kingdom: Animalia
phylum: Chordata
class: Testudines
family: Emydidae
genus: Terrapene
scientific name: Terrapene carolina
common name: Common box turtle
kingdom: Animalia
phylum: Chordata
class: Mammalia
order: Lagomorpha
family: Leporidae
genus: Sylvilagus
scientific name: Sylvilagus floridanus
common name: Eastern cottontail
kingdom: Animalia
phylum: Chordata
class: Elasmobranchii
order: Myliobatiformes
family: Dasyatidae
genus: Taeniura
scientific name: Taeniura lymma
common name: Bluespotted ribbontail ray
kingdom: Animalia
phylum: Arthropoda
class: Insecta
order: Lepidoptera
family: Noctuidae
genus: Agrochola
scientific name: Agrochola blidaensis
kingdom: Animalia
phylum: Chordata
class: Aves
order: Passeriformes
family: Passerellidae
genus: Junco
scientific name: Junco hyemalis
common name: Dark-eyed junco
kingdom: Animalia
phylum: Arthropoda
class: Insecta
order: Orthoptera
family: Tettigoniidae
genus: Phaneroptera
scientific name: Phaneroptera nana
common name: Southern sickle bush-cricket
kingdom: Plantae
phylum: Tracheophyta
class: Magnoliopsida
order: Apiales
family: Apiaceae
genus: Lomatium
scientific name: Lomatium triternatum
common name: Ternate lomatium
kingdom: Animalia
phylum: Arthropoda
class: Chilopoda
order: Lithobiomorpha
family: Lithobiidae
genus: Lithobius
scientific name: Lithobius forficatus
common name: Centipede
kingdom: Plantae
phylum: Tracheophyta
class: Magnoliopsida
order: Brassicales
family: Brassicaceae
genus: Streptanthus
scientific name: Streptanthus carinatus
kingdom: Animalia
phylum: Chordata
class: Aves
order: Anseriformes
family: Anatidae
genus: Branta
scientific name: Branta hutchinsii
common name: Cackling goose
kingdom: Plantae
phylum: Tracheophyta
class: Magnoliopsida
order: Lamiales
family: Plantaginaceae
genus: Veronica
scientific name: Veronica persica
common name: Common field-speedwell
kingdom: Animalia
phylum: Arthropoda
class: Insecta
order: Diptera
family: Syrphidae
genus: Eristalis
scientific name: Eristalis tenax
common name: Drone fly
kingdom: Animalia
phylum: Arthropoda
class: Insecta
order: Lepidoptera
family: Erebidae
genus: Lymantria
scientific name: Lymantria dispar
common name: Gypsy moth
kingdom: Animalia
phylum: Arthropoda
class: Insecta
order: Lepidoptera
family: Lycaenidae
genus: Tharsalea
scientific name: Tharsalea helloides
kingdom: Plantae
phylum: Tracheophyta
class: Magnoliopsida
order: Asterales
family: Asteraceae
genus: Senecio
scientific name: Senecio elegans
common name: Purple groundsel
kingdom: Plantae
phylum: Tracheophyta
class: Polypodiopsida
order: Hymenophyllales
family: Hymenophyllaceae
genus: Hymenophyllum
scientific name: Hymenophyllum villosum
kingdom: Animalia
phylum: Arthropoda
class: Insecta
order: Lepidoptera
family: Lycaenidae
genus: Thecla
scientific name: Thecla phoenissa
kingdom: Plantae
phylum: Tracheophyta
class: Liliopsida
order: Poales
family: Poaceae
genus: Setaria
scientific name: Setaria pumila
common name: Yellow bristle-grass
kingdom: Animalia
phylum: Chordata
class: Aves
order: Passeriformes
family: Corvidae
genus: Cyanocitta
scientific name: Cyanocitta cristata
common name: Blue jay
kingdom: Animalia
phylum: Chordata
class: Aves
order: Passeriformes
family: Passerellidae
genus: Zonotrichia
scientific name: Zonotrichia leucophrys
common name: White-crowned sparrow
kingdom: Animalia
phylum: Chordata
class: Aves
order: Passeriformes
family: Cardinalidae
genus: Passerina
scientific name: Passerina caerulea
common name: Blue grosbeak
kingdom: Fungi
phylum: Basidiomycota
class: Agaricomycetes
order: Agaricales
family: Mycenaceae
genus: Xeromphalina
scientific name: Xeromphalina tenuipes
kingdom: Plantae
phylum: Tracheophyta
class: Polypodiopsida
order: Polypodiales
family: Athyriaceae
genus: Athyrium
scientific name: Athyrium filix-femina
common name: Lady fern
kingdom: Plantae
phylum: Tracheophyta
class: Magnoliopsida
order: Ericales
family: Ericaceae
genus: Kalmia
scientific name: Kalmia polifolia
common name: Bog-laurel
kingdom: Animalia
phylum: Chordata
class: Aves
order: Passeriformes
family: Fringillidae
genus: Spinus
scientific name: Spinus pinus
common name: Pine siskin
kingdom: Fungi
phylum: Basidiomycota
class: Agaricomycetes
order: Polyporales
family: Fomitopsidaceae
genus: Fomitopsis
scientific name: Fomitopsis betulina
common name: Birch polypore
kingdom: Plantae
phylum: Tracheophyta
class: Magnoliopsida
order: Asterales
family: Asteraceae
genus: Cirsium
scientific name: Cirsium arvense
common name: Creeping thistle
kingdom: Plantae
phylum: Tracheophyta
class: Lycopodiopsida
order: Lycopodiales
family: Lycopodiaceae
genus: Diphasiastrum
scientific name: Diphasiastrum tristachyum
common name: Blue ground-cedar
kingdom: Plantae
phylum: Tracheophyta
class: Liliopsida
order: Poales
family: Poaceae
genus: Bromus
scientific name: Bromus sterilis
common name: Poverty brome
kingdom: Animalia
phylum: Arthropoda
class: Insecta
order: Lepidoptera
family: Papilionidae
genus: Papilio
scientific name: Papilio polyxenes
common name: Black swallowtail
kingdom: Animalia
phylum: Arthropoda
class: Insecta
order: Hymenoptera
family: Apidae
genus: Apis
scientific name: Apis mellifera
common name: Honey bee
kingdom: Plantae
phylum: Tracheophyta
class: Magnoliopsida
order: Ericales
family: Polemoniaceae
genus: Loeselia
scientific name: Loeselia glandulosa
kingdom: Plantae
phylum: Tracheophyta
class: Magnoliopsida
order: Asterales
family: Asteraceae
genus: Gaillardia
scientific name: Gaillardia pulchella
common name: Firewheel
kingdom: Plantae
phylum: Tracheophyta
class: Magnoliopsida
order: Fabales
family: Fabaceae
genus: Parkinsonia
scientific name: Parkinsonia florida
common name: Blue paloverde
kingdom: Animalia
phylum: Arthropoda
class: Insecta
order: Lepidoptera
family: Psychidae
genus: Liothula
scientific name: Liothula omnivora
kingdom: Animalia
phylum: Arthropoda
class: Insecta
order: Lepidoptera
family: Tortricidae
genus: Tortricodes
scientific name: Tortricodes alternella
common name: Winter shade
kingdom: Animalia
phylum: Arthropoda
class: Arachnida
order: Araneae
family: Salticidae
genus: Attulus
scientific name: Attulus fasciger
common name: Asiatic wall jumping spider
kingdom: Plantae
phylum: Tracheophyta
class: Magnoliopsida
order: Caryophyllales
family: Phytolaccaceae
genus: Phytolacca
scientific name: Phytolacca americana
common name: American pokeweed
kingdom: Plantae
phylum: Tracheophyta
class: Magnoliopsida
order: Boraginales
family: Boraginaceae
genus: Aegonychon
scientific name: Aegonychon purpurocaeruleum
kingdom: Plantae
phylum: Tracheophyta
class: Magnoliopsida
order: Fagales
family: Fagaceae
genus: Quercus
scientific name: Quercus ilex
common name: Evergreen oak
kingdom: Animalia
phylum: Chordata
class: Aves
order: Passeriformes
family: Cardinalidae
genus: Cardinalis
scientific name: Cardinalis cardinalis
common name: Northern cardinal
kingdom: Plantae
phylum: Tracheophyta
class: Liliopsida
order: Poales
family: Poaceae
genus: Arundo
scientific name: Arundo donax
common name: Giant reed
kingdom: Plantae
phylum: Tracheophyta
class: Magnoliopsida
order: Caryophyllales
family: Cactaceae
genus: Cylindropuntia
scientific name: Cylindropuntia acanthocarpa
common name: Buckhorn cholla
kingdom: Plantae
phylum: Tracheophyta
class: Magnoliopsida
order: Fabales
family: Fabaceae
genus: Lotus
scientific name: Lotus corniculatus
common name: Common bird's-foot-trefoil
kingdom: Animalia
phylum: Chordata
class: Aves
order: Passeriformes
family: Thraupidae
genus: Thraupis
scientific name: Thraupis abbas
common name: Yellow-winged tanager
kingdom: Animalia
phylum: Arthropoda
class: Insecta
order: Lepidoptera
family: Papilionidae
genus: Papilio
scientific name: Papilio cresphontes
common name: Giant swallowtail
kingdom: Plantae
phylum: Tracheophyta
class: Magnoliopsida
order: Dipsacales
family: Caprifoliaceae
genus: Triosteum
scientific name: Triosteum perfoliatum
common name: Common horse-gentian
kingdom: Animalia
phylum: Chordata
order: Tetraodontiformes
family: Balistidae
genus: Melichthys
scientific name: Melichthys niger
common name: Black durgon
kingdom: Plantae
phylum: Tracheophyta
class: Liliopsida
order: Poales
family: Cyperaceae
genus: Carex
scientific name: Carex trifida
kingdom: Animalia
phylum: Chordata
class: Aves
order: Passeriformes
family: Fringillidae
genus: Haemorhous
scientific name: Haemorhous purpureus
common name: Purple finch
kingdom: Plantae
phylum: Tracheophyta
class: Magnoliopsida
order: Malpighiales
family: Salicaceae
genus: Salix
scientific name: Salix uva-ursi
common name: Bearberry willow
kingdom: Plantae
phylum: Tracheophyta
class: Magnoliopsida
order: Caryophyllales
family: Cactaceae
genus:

- - -

[STATED EXERCISE]: Can you rewrite the lines from the start of the entries through the line containing "order: Brassicales", that line included, as a Markdown table with a Row column for the row number and a Line column for the line? Leave out any blank lines.

[FINISHED EXERCISE]:
| Row | Line |
|---|---|
| 1 | kingdom: Animalia |
| 2 | phylum: Chordata |
| 3 | class: Testudines |
| 4 | family: Emydidae |
| 5 | genus: Terrapene |
| 6 | scientific name: Terrapene carolina |
| 7 | common name: Common box turtle |
| 8 | kingdom: Animalia |
| 9 | phylum: Chordata |
| 10 | class: Mammalia |
| 11 | order: Lagomorpha |
| 12 | family: Leporidae |
| 13 | genus: Sylvilagus |
| 14 | scientific name: Sylvilagus floridanus |
| 15 | common name: Eastern cottontail |
| 16 | kingdom: Animalia |
| 17 | phylum: Chordata |
| 18 | class: Elasmobranchii |
| 19 | order: Myliobatiformes |
| 20 | family: Dasyatidae |
| 21 | genus: Taeniura |
| 22 | scientific name: Taeniura lymma |
| 23 | common name: Bluespotted ribbontail ray |
| 24 | kingdom: Animalia |
| 25 | phylum: Arthropoda |
| 26 | class: Insecta |
| 27 | order: Lepidoptera |
| 28 | family: Noctuidae |
| 29 | genus: Agrochola |
| 30 | scientific name: Agrochola blidaensis |
| 31 | kingdom: Animalia |
| 32 | phylum: Chordata |
| 33 | class: Aves |
| 34 | order: Passeriformes |
| 35 | family: Passerellidae |
| 36 | genus: Junco |
| 37 | scientific name: Junco hyemalis |
| 38 | common name: Dark-eyed junco |
| 39 | kingdom: Animalia |
| 40 | phylum: Arthropoda |
| 41 | class: Insecta |
| 42 | order: Orthoptera |
| 43 | family: Tettigoniidae |
| 44 | genus: Phaneroptera |
| 45 | scientific name: Phaneroptera nana |
| 46 | common name: Southern sickle bush-cricket |
| 47 | kingdom: Plantae |
| 48 | phylum: Tracheophyta |
| 49 | class: Magnoliopsida |
| 50 | order: Apiales |
| 51 | family: Apiaceae |
| 52 | genus: Lomatium |
| 53 | scientific name: Lomatium triternatum |
| 54 | common name: Ternate lomatium |
| 55 | kingdom: Animalia |
| 56 | phylum: Arthropoda |
| 57 | class: Chilopoda |
| 58 | order: Lithobiomorpha |
| 59 | family: Lithobiidae |
| 60 | genus: Lithobius |
| 61 | scientific name: Lithobius forficatus |
| 62 | common name: Centipede |
| 63 | kingdom: Plantae |
| 64 | phylum: Tracheophyta |
| 65 | class: Magnoliopsida |
| 66 | order: Brassicales |